I notice that in China (like many other countries), places are often famous for certain local specialties, traditions, etc. How could one ask the question "What is (place name) famous for?" in Chinese?
Thanks!


----------



## Judy Zhu

You can ask: 
XXX有什么特产吗？（specialty）
XXX有什么习俗吗？（tradition）
etc.

Hope this may help.


----------



## SimonTsai

Q: 中國共產黨 (Communist Party of China) *最大的特色是*？
[off-topic comment removed]

Q: *說到*巴西 (Brazil)，*你會想到*？
[off-topic comment removed]

Q: *你知道*巴布阿新幾內亞 (Papua New Guinea) *有甚麼特別的習俗嗎*？
[off-topic comment removed]

Q: 英國 (Britain) *有甚麼美食*？
[off-topic comment removed]


----------



## yuechu

Judy Zhu said:


> 有什么特产吗？（specialty）





Judy Zhu said:


> 有什么习俗吗？（tradition）


Thanks, Judy Zhu! These work very well in this context 

Thanks for your suggestions of 句型 as well, SimonTsai


----------



## Skatinginbc

yuechu said:


> What is (place name) famous for?"


XX(e.g., 台灣)什麼著名？


----------



## yuechu

Thanks for your suggestion, Skatinginbc! 



Skatinginbc said:


> (e.g., 台灣)什麼著名？


Does this work with and without the word 有（and 的）？
For example: 台湾*有*什么著名（的？）？


----------



## Skatinginbc

yuechu said:


> 台湾*有*什么著名（的？）？


A possible response: 沒有 (i.e., 台灣沒有什麼著名的).


----------



## yuechu

(place name)什么著名？
(place name)有什么著名？

Is one more formal than the other? (with or without 有?)
Thanks!


----------



## Skatinginbc

Rhetorical questions:
他有什麼了不起的 (沒有，他沒什麼了不起的).
台灣有什麼著名的 (沒有，台灣沒什麼著名的).
Because 有什麼 entertains the possibility of 沒有，it may be used for a rhetorical question.
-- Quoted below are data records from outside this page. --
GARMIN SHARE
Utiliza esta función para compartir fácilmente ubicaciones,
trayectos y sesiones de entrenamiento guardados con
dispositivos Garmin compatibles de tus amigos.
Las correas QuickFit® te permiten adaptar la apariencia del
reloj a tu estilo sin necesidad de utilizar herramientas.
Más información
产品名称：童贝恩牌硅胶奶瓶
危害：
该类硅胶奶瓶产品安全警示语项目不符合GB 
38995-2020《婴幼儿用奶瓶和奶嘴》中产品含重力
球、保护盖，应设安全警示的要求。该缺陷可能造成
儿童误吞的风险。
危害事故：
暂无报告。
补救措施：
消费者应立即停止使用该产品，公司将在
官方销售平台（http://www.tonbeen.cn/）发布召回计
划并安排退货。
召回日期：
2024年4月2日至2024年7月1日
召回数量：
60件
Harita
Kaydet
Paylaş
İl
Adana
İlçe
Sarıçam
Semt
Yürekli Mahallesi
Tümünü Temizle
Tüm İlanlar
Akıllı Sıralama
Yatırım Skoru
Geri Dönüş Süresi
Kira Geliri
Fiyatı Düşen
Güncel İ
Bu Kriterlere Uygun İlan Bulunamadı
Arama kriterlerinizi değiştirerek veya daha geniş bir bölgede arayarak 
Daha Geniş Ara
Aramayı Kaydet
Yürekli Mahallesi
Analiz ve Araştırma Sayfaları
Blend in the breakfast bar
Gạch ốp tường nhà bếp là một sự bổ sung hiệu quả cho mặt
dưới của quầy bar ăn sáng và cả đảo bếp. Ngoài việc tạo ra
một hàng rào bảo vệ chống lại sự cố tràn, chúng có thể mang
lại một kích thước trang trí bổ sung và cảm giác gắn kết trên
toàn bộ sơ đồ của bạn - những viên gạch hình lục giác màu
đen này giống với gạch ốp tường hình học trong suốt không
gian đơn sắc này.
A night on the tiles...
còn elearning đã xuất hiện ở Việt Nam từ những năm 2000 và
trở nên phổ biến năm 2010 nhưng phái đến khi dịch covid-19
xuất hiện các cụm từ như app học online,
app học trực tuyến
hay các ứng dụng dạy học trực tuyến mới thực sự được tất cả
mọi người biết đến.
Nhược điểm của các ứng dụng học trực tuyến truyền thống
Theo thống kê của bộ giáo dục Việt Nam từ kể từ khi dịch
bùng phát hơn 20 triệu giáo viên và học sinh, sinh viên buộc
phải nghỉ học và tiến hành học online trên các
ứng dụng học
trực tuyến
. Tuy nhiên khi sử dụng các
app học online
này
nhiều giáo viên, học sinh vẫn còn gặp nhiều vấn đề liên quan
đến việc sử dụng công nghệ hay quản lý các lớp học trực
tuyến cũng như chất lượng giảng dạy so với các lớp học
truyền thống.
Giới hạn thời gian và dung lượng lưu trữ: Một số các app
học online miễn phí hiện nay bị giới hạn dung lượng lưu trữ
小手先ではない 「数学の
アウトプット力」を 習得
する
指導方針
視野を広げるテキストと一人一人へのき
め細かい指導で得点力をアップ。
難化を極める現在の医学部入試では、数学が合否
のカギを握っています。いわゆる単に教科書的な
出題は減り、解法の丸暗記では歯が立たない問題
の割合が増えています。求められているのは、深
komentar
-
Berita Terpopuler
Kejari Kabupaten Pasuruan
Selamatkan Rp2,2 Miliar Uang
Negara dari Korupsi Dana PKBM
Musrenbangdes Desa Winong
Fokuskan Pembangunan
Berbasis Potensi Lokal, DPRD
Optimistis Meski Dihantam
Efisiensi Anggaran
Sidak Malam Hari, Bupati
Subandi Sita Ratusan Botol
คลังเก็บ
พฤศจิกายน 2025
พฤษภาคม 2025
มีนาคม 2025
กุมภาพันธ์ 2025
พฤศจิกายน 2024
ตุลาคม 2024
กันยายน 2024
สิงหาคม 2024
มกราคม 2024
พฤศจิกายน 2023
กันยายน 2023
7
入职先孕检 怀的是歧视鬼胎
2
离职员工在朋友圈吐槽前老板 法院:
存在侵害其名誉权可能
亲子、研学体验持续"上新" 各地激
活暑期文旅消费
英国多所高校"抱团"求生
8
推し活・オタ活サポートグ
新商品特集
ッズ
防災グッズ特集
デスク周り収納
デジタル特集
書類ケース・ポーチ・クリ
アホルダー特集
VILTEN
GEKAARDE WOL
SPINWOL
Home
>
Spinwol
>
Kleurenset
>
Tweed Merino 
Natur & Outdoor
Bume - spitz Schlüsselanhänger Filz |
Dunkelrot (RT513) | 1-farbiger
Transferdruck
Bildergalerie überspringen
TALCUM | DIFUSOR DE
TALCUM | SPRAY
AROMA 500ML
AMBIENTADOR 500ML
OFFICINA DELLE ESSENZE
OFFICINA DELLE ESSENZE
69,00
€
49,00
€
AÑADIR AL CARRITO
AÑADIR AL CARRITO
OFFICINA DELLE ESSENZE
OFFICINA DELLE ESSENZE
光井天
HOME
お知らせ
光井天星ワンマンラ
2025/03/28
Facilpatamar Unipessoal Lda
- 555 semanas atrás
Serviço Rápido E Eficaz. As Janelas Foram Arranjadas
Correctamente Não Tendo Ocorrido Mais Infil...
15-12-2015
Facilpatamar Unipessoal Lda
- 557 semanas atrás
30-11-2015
Other than that, I don't see too much of a difference between the two.  Perhaps 台灣什麼著名 is slightly more formal than 台灣有什麼著名.


----------



## yuechu

Interesting! Actually, I don't think I'd heard this structure before. Thanks for teaching it to me, Skatinginbc!


----------



## Skatinginbc

yuechu said:


> I don't think I'd heard this structure before.


Oh, it is just a short form of 以什麼著名.
香港(以)什麼著名？


----------



## yuechu

那好！成！(Did I use this correctly?)


----------